AIM OF THE TASK
Start at the first line of the rows and stop after the line that contains "В качестве рабочего инструмента для". Arrange those lines as a Markdown table with the columns No. and Text, numbering each line and leaving out blank lines.

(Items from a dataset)
----
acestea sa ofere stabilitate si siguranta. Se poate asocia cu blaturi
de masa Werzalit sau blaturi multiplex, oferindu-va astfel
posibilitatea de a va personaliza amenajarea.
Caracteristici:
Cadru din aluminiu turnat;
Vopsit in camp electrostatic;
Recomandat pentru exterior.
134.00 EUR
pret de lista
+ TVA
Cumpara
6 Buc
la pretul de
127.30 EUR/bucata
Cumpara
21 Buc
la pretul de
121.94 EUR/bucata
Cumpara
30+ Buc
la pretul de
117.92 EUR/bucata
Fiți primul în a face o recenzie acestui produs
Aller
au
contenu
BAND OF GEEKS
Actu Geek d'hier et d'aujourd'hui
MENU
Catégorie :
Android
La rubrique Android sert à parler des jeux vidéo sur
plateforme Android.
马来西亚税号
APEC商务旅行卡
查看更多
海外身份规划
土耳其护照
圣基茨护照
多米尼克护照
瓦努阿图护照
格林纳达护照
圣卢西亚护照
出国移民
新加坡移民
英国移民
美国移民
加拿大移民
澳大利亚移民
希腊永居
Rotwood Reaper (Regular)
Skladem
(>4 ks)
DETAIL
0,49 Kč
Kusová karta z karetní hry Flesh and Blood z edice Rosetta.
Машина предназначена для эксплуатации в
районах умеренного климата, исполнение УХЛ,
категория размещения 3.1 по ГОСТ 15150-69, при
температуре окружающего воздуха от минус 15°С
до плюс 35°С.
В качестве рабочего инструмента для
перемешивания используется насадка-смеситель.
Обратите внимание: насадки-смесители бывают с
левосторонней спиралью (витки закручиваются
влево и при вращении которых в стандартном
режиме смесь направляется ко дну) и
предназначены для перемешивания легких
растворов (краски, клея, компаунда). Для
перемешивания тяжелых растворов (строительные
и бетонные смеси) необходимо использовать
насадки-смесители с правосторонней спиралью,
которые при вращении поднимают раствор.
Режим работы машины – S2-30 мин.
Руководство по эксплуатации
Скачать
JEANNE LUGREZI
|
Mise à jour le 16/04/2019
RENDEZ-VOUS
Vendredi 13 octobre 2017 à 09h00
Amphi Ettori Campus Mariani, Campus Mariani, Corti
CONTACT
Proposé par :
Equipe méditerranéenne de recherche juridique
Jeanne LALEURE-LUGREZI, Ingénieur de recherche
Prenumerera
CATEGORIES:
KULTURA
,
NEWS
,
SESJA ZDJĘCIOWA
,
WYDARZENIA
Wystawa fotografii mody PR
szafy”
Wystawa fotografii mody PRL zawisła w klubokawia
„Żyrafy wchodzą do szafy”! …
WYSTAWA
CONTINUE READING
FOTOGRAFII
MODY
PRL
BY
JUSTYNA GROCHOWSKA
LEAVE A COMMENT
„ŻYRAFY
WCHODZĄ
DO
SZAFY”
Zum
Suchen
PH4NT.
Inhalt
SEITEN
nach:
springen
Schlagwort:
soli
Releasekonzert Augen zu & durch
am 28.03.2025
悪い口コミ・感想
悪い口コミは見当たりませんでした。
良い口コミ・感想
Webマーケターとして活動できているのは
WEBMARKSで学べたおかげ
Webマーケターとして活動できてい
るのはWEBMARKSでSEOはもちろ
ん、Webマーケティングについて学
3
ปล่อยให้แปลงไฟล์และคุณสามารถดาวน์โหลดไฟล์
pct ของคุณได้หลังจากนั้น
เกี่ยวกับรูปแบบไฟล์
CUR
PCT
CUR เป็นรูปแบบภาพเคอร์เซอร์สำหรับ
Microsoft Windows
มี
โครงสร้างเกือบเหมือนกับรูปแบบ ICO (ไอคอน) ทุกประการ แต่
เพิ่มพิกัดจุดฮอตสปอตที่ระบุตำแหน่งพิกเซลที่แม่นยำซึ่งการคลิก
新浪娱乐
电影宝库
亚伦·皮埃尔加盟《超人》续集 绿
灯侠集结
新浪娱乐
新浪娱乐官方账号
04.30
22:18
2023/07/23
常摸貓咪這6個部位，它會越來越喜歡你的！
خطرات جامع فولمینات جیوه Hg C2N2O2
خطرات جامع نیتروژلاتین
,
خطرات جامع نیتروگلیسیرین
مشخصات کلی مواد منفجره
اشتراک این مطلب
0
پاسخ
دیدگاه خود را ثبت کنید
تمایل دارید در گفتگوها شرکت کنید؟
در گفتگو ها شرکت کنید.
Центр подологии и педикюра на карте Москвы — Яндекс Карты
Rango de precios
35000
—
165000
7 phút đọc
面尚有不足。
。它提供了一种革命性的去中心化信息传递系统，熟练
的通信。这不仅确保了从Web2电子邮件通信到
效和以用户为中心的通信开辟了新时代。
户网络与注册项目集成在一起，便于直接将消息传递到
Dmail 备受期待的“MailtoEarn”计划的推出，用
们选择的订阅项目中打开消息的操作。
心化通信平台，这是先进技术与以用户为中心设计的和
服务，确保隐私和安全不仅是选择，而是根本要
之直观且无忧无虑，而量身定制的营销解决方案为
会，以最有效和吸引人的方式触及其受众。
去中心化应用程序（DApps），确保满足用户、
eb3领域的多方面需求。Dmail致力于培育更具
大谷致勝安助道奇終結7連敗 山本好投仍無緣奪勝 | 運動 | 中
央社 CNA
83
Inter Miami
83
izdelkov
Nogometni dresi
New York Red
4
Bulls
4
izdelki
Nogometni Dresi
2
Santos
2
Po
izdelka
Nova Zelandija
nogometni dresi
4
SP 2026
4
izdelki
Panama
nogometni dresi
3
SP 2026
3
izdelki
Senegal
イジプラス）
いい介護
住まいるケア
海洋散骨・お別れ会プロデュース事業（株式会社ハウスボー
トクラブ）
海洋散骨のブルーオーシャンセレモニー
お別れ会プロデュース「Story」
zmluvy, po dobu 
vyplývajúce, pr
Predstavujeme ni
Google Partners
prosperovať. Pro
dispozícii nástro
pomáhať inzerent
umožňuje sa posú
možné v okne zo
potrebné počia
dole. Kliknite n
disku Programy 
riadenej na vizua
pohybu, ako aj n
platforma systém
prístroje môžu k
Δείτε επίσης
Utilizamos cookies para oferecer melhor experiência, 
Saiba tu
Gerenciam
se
----
THE ANSWER
| No. | Text |
|---|---|
| 1 | acestea sa ofere stabilitate si siguranta. Se poate asocia cu blaturi |
| 2 | de masa Werzalit sau blaturi multiplex, oferindu-va astfel |
| 3 | posibilitatea de a va personaliza amenajarea. |
| 4 | Caracteristici: |
| 5 | Cadru din aluminiu turnat; |
| 6 | Vopsit in camp electrostatic; |
| 7 | Recomandat pentru exterior. |
| 8 | 134.00 EUR |
| 9 | pret de lista |
| 10 | + TVA |
| 11 | Cumpara |
| 12 | 6 Buc |
| 13 | la pretul de |
| 14 | 127.30 EUR/bucata |
| 15 | Cumpara |
| 16 | 21 Buc |
| 17 | la pretul de |
| 18 | 121.94 EUR/bucata |
| 19 | Cumpara |
| 20 | 30+ Buc |
| 21 | la pretul de |
| 22 | 117.92 EUR/bucata |
| 23 | Fiți primul în a face o recenzie acestui produs |
| 24 | Aller |
| 25 | au |
| 26 | contenu |
| 27 | BAND OF GEEKS |
| 28 | Actu Geek d'hier et d'aujourd'hui |
| 29 | MENU |
| 30 | Catégorie : |
| 31 | Android |
| 32 | La rubrique Android sert à parler des jeux vidéo sur |
| 33 | plateforme Android. |
| 34 | 马来西亚税号 |
| 35 | APEC商务旅行卡 |
| 36 | 查看更多 |
| 37 | 海外身份规划 |
| 38 | 土耳其护照 |
| 39 | 圣基茨护照 |
| 40 | 多米尼克护照 |
| 41 | 瓦努阿图护照 |
| 42 | 格林纳达护照 |
| 43 | 圣卢西亚护照 |
| 44 | 出国移民 |
| 45 | 新加坡移民 |
| 46 | 英国移民 |
| 47 | 美国移民 |
| 48 | 加拿大移民 |
| 49 | 澳大利亚移民 |
| 50 | 希腊永居 |
| 51 | Rotwood Reaper (Regular) |
| 52 | Skladem |
| 53 | (>4 ks) |
| 54 | DETAIL |
| 55 | 0,49 Kč |
| 56 | Kusová karta z karetní hry Flesh and Blood z edice Rosetta. |
| 57 | Машина предназначена для эксплуатации в |
| 58 | районах умеренного климата, исполнение УХЛ, |
| 59 | категория размещения 3.1 по ГОСТ 15150-69, при |
| 60 | температуре окружающего воздуха от минус 15°С |
| 61 | до плюс 35°С. |
| 62 | В качестве рабочего инструмента для |